The basic way to make a local BLAST database is using the makeblastdb command
makeblastdb -in database.fasta -out databaseBLAST -dbtype prot -parse_seqids
where database.fasta is the file containing all the sequences to be made into a database, the sequence type is protein and the output name for the database is databaseBLAST. The -parse_seqids is needed for referencing back to this database at a later stage (such as extracting sequences of hits).This will create multiple files, all of which are required for the BLAST database to function.
A suggestion is to run this on a fasta file, place all the resulting files into a new folder and then point to the database filename within that folder in the -db portion of a BLAST run.
Further masking options (which remove regions of low complexity etc) can be applied and are covered in the BLAST+ manual linked at the top.
Extracting sequences of hits from the database
Once you have your hits you may want to extract all the sequences corresponding to those hits to a file for further analysis. This is done using the blastdbcmd command.
For this to work a few things are needed. The -parse_seqids flag must have been set during the creation of the database searched. The names of each hit is also needed. This can be extracted from any output format from a BLAST run (e.g. is in the 2nd column of a run using default outputs of -outfmt 6 option). A file of just these names can be created by using a -outfmt "6 sseqid" command in the BLAST run. NOTE This will give you every sequence name of hits but no other information. It also will not separate out the hits from different query sequences in the input so all hits for all sequences will be output with no separation.

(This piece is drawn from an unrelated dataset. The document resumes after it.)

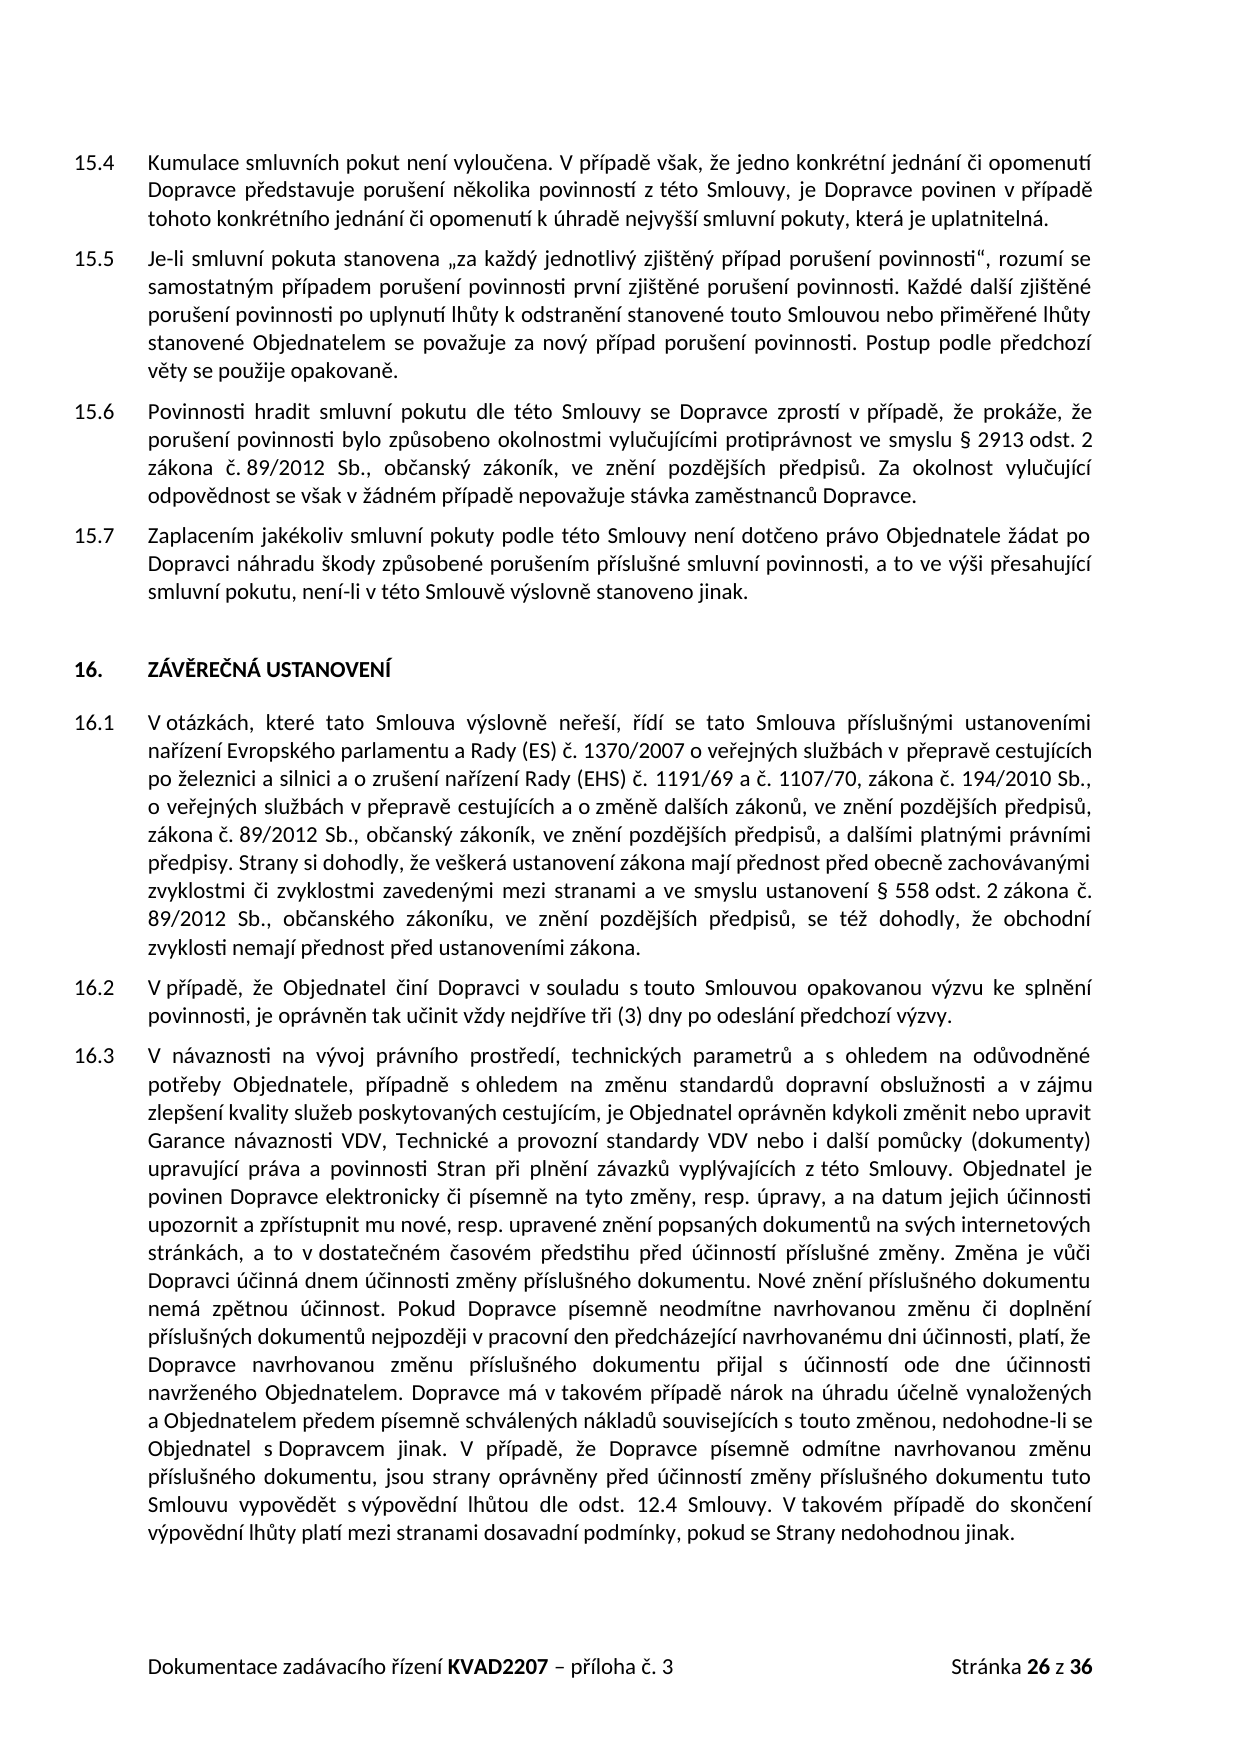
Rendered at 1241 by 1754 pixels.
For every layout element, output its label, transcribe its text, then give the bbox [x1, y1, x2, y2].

To get the sequences you can run a command such as:
blastdbcmd -db databaseBLAST -dbtype prot -entry_batch hits.txt -outfmt %f -out hits.fasta
where databaseBLAST is the database to extract sequences from, prot is the type of data in the database, hits.txt contains the names of the sequences to extract, %f states we want fasta format output and hits.fasta is the output file that will contain all the sequences requested.